Несколько человек, сравнительно молодых и безусловно жестоких, в темных тренировочных костюмах и вязаных шапочках, надвинутых на самые брови, вошли в салон автобуса. Один выстрел в потолок, пробивший крышу автобуса, немедленно сигнализировал пассажиркам, что к чему. Во всяком случае, так казалось бандитам. Определив приоритеты, налетчики легко справились с беспомощными женщинами. Челночницы были обобраны до нитки. Бандиты захватили не только папин товар, но и обобрали бедных женщин, сняв с них кольца и серьги, выпотрошили кошельки, сгребая жалкие деньги. Они взяли даже дешевенькие часы, у кого были, и пару редких в массе мобильных телефонов.
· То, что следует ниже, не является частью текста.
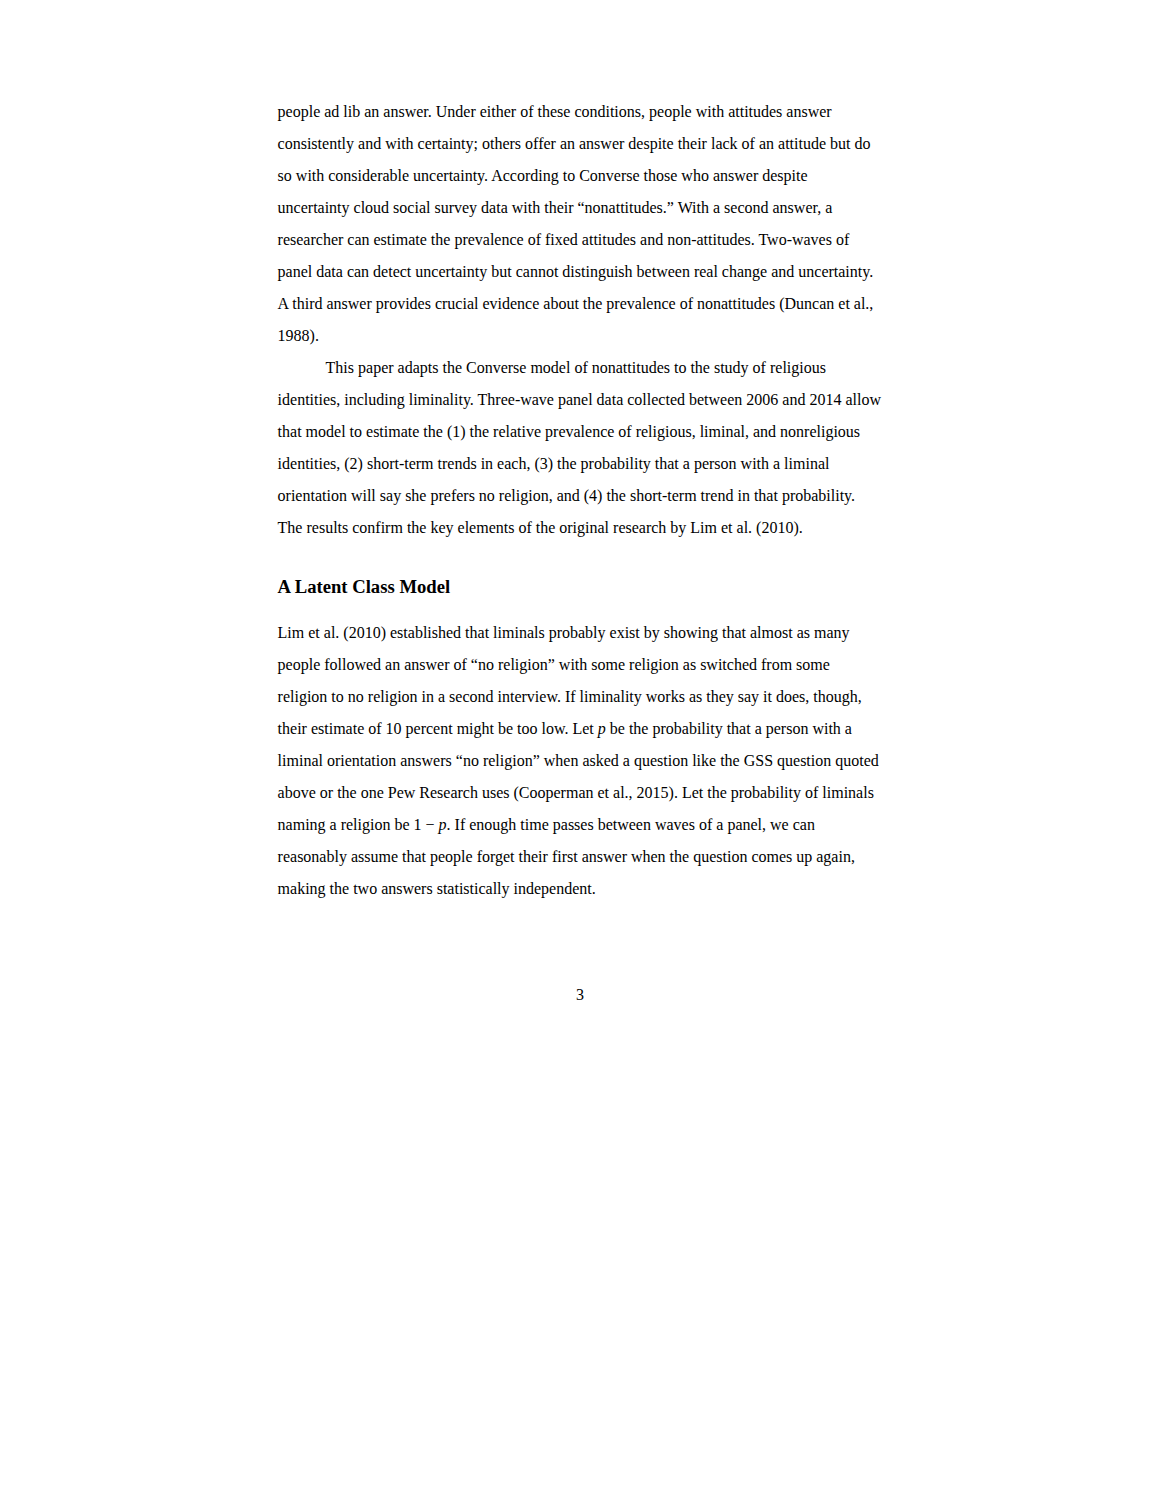people ad lib an answer. Under either of these conditions, people with attitudes answer consistently and with certainty; others offer an answer despite their lack of an attitude but do so with considerable uncertainty. According to Converse those who answer despite uncertainty cloud social survey data with their “nonattitudes.” With a second answer, a researcher can estimate the prevalence of fixed attitudes and non-attitudes. Two-waves of panel data can detect uncertainty but cannot distinguish between real change and uncertainty. A third answer provides crucial evidence about the prevalence of nonattitudes (Duncan et al., 1988).
This paper adapts the Converse model of nonattitudes to the study of religious identities, including liminality. Three-wave panel data collected between 2006 and 2014 allow that model to estimate the (1) the relative prevalence of religious, liminal, and nonreligious identities, (2) short-term trends in each, (3) the probability that a person with a liminal orientation will say she prefers no religion, and (4) the short-term trend in that probability. The results confirm the key elements of the original research by Lim et al. (2010).
A Latent Class Model
Lim et al. (2010) established that liminals probably exist by showing that almost as many people followed an answer of “no religion” with some religion as switched from some religion to no religion in a second interview. If liminality works as they say it does, though, their estimate of 10 percent might be too low. Let p be the probability that a person with a liminal orientation answers “no religion” when asked a question like the GSS question quoted above or the one Pew Research uses (Cooperman et al., 2015). Let the probability of liminals naming a religion be 1 − p. If enough time passes between waves of a panel, we can reasonably assume that people forget their first answer when the question comes up again, making the two answers statistically independent.
3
Хачик покрыл расходы. Не то чтобы безропотно, но без всяких внешних эмоций. Выплатил женщинам жалованье, шоферу лечение, остальное было его прямым убытком. Так и записал – «потеря товара по обстоятельствам чужого злоумышления». То есть не сам, конечно, записал, а велел бухгалтеру.

– Так не говорят, – сказала мама.

– Так не делают, – ответил отец.

Вроде бы замялось дело. Но ограбление повторилось.

Пережившая его уже однажды кандидатша экономических наук громко возмутилась:

– Опять?! Я тебя запомнила, гнида. – В своем обращении женщина решила использовать далеко не академический лексикон. И это были ее последние слова.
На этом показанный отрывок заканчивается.